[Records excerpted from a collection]
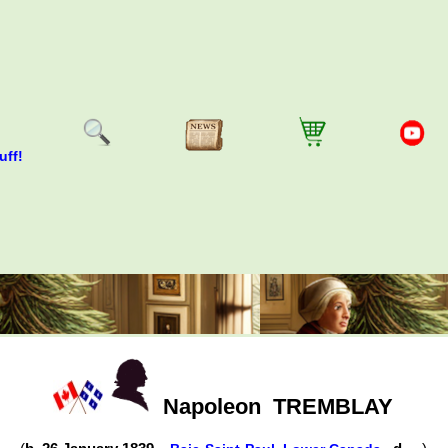
uff!
Napoleon
TREMBLAY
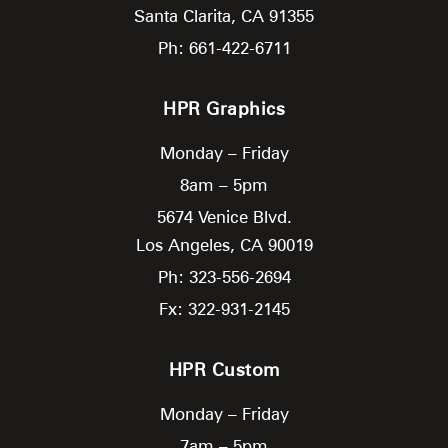
Santa Clarita,
CA
91355
Ph: 661-422-6711
HPR Graphics
Monday – Friday
8am – 5pm
5674 Venice Blvd.
Los Angeles,
CA
90019
Ph: 323-556-2694
Fx: 322-931-2145
HPR Custom
Monday – Friday
7am – 5pm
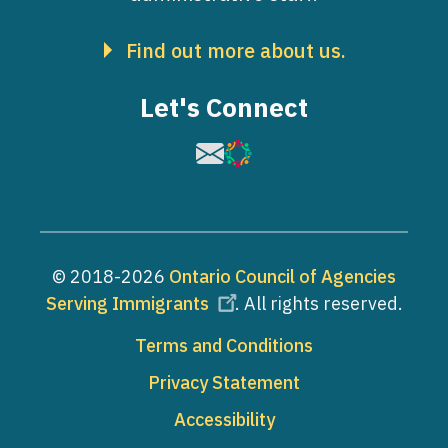
Find out more about us.
Let's Connect
Image
Image
© 2018-2026
Ontario Council of Agencies
Serving Immigrants
. All rights reserved.
Footer
Terms and Conditions
Privacy Statement
Accessibility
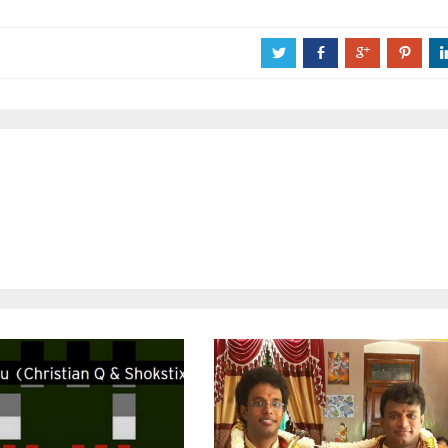
a
b
c
d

— Work item —
Each entry above should be returned exactly as written, minus its pictures.

— Reply to the task —
uff!
Napoleon
TREMBLAY
Santa Clarita,
CA
91355
Ph: 661-422-6711
HPR Graphics
Monday – Friday
8am – 5pm
5674 Venice Blvd.
Los Angeles,
CA
90019
Ph: 323-556-2694
Fx: 322-931-2145
HPR Custom
Monday – Friday
7am – 5pm
Find out more about us.
Let's Connect
Image
Image
© 2018-2026
Ontario Council of Agencies
Serving Immigrants
. All rights reserved.
Footer
Terms and Conditions
Privacy Statement
Accessibility
a
b
c
d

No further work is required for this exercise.